# House Fire Smoke??



## Kazooie (May 1, 2015)

Yesterday we had a small fire in our kitchen, but there was a lot of smoke. My budgie was away from the smoke in another room so she didn't inhale any smoke. Now, the main part of the house is smoke free but still smells. We have used fans and opened windows to help. The bird is still in the room where she is unaffected by the smell, but I was just wondering if the smell of the smoke from yesterday would affect her if we were to have her out of her room :question: Thanks!:budgie:


----------



## FaeryBee (May 9, 2011)

*Sarah,

I hope no one was hurt and that the damage was minimal!

It would be best to give the area another day or so to clear of the residual smokey odor before allowing your budgie back into that portion of your house.*


----------



## sunnydyazz (Jul 14, 2014)

Good that your bird is unaffected by the smoke and the smell. Deb rightly pointed out in letting the area get cleared and smell normal as before. Please wait for some time(2-3 days) before taking out your budgie. :budgie:


----------



## RavensGryf (May 8, 2015)

I'm sorry you went through this, but I'm glad it was able to be contained and put out! 

How about an air purifier? I love mine, and now that I have it, I would never go back to not having one. It will help.


----------



## PrincipePio (Jan 21, 2014)

Agree with what's above, and I hope that your kitchen is just fine!


----------



## Kazooie (May 1, 2015)

Thanks for all the replies! Sorry I took so long to reply!  Everything has settled and the smell is thankfully gone! Although, my curious dog got sprayed by a skunk last night... I guess I'm destined to smell gross smells! Haha!


----------



## Niamhf (Dec 17, 2013)

Kazooie said:


> Thanks for all the replies! Sorry I took so long to reply!  Everything has settled and the smell is thankfully gone! Although, my curious dog got sprayed by a skunk last night... I guess I'm destined to smell gross smells! Haha!


Oh dear I can't help laughing! That'll teach him!

So glad everyone is okay after the fire.


----------



## Jo Ann (Sep 3, 2011)

*House*

Try a bath in lemon juice and also tomato juice bath seems to help. The air purifier should help as well. Send that old skunk back to the woods. Best wishes, Jo Ann


----------

Collected data:
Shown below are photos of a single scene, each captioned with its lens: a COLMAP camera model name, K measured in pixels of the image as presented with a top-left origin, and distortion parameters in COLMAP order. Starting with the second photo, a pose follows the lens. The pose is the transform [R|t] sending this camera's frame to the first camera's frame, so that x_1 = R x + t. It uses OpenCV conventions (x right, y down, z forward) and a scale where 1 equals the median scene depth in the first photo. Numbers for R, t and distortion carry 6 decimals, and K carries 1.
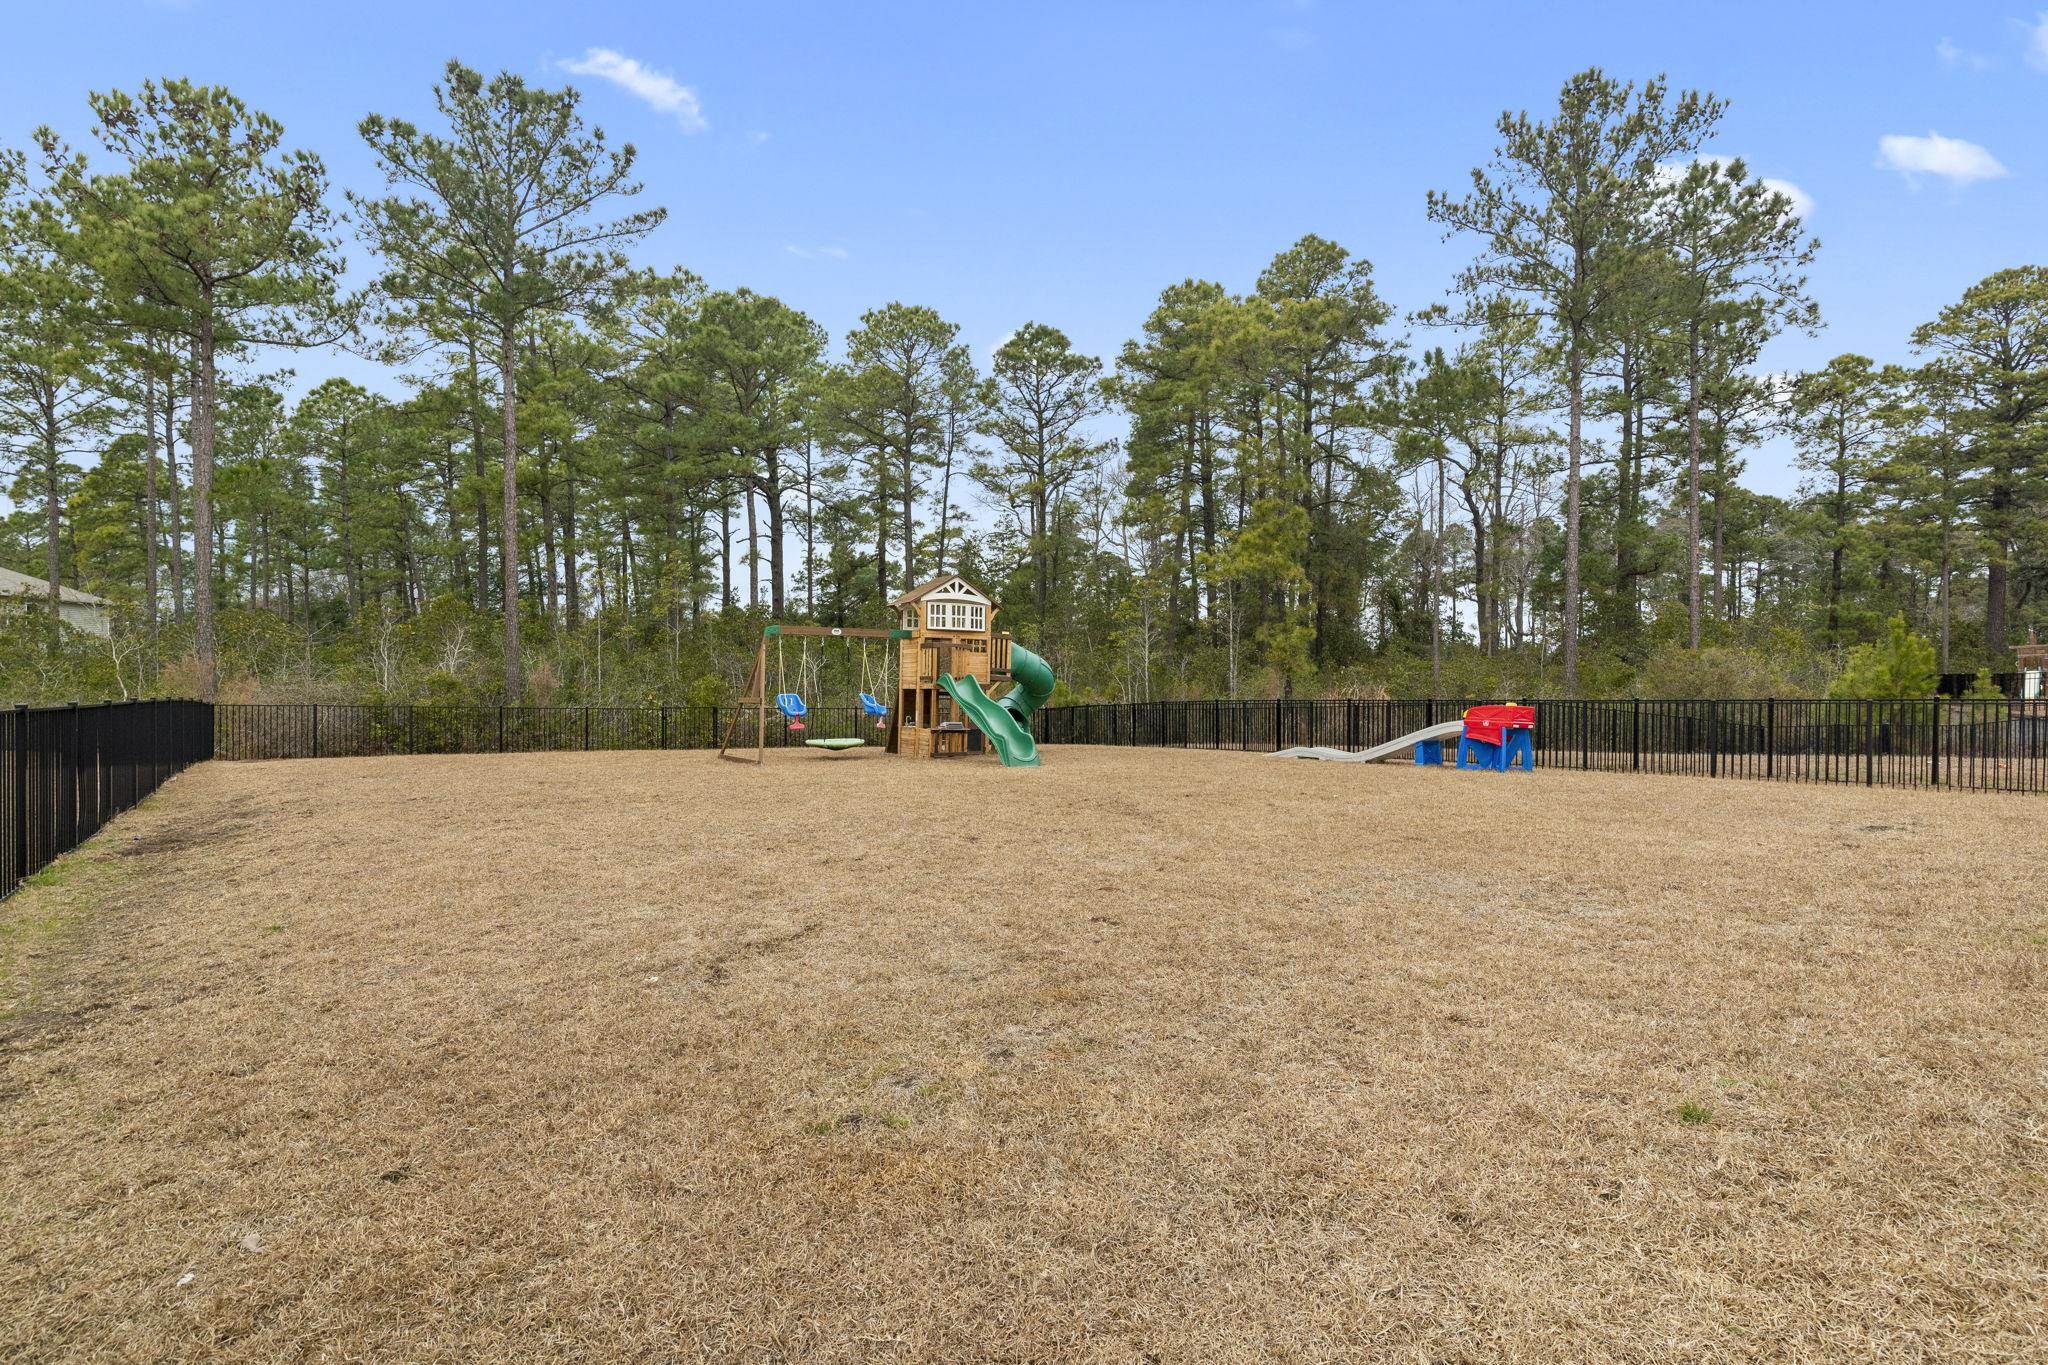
lens RADIAL K [[1011.1, 0, 1024.0], [0, 1011.1, 682.5], [0, 0, 1]] dist [0.000800, -0.000120]
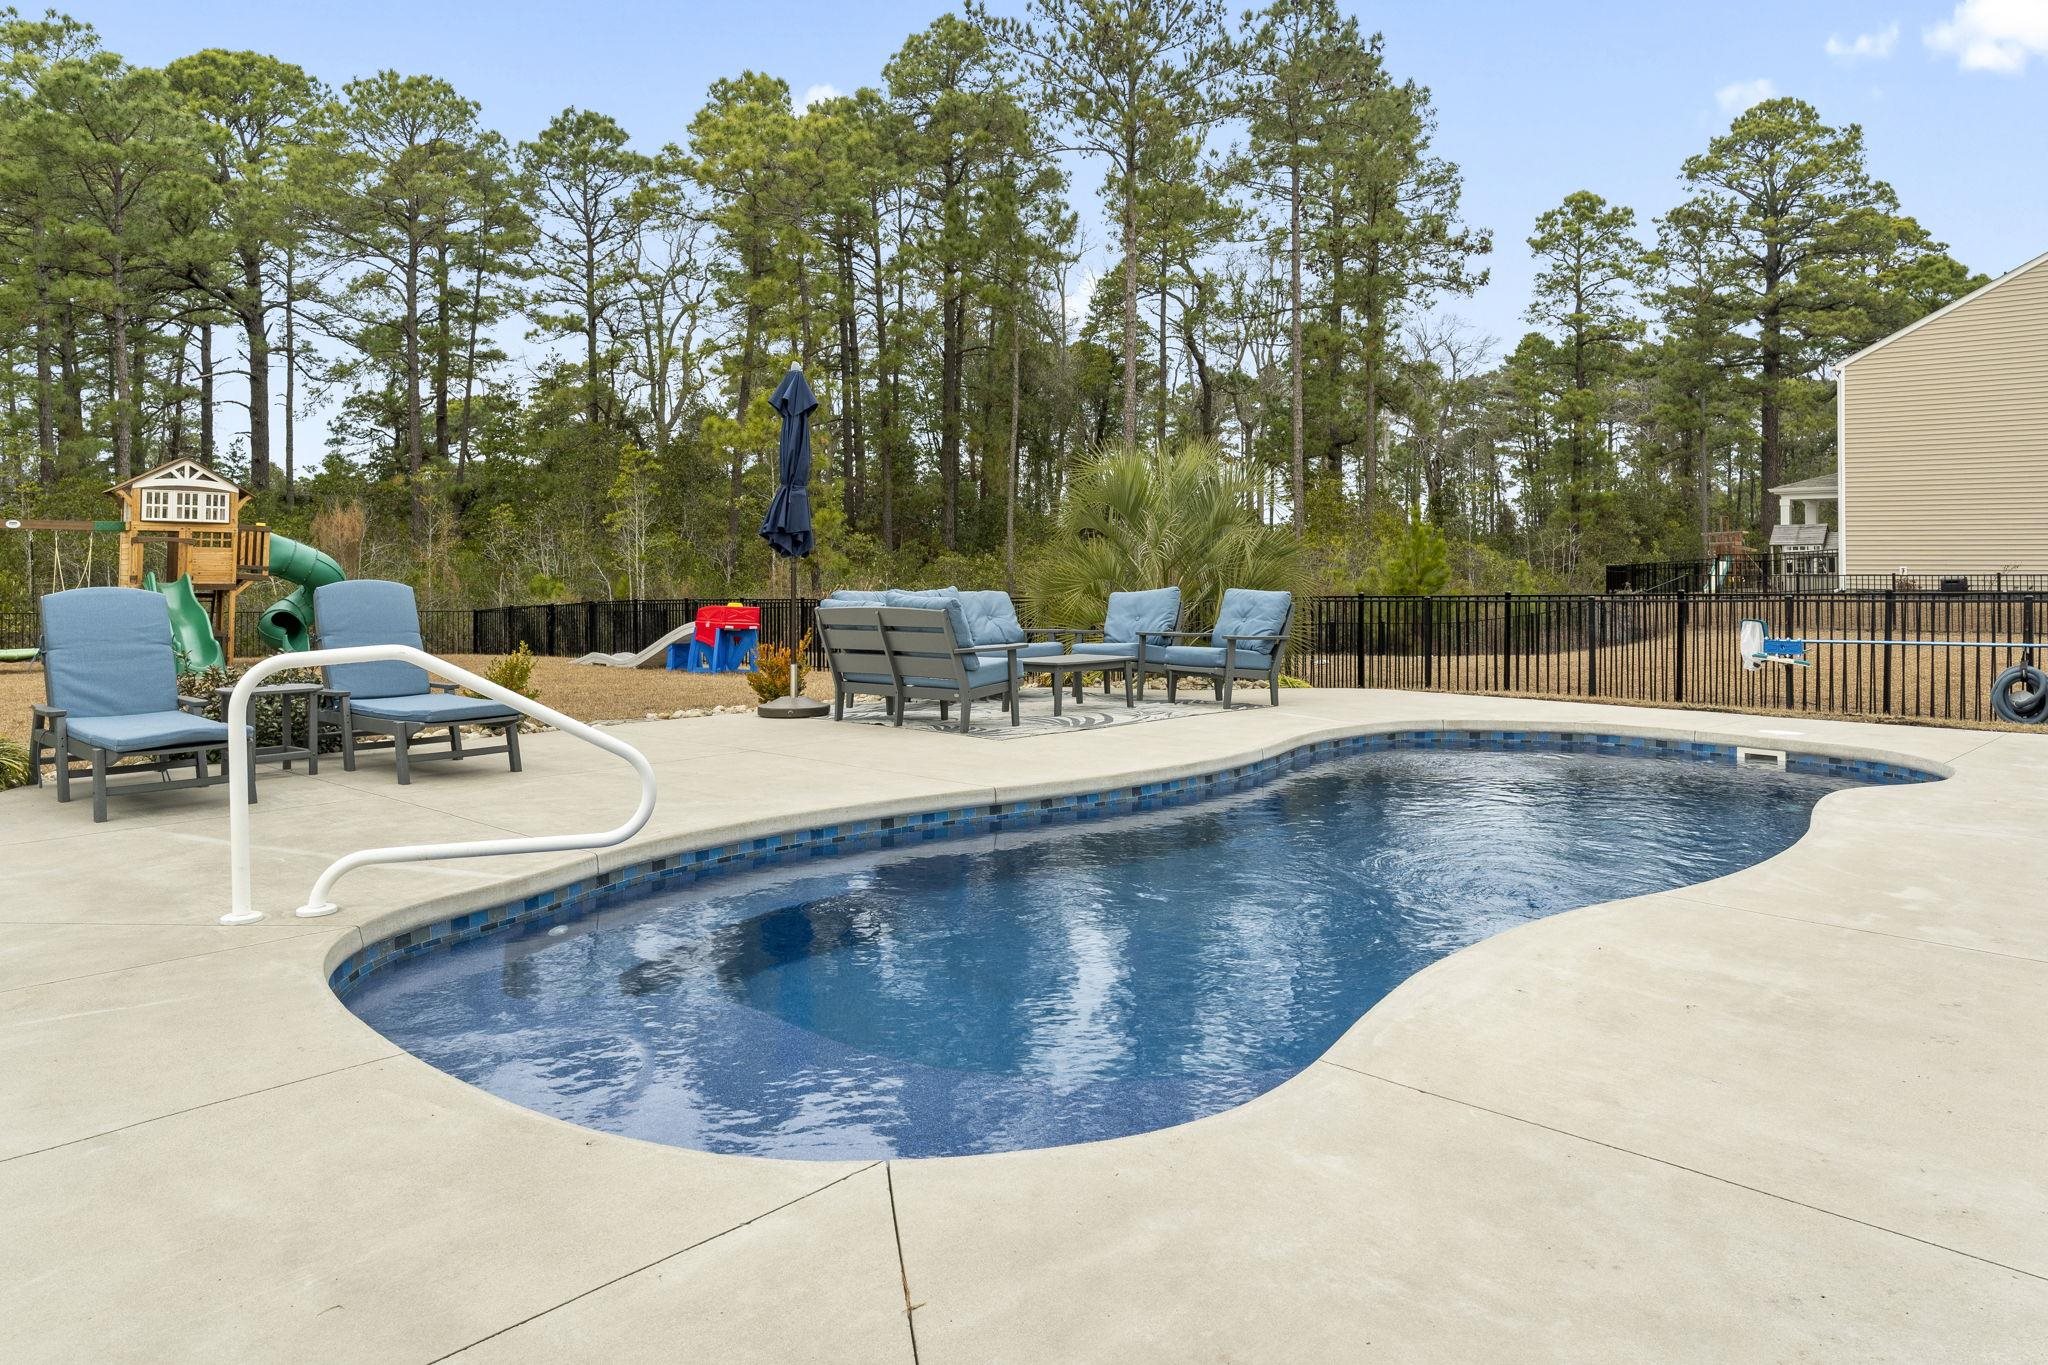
lens RADIAL K [[1403.8, 0, 1023.2], [0, 1403.8, 560.9], [0, 0, 1]] dist [-0.000774, 0.002773]
pose [[0.984909, -0.000889, 0.173073, 0.389579], [0.001799, 0.999985, -0.005102, -0.009831], [-0.173066, 0.005337, 0.984896, -0.275934]]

What you need to do:
1) For the budgie smoke thread, decide whether each statement matches it, answering yes or no and quoting the words that settle it: (a) Kazooie's budgie was in a different room from the smoke. (b) sunnydyazz advises waiting a week before taking the budgie out. (c) RavensGryf suggests getting an air purifier.
2) Rewrite the entries, not the forum thread, swapping "photos" for "images" and keeping everything else the same. Leave the pictures out.
The forum thread and the entries have nothing to do with each other.

Responses:
1)
(a) Yes: "My budgie was away from the smoke in another room so she didn't inhale any smoke."
(b) No: "Please wait for some time(2-3 days) before taking out your budgie."
(c) Yes: "How about an air purifier?"

2)
Shown below are images of a single scene, each captioned with its lens: a COLMAP camera model name, K measured in pixels of the image as presented with a top-left origin, and distortion parameters in COLMAP order. Starting with the second photo, a pose follows the lens. The pose is the transform [R|t] sending this camera's frame to the first camera's frame, so that x_1 = R x + t. It uses OpenCV conventions (x right, y down, z forward) and a scale where 1 equals the median scene depth in the first photo. Numbers for R, t and distortion carry 6 decimals, and K carries 1.
lens RADIAL K [[1011.1, 0, 1024.0], [0, 1011.1, 682.5], [0, 0, 1]] dist [0.000800, -0.000120]
lens RADIAL K [[1403.8, 0, 1023.2], [0, 1403.8, 560.9], [0, 0, 1]] dist [-0.000774, 0.002773]
pose [[0.984909, -0.000889, 0.173073, 0.389579], [0.001799, 0.999985, -0.005102, -0.009831], [-0.173066, 0.005337, 0.984896, -0.275934]]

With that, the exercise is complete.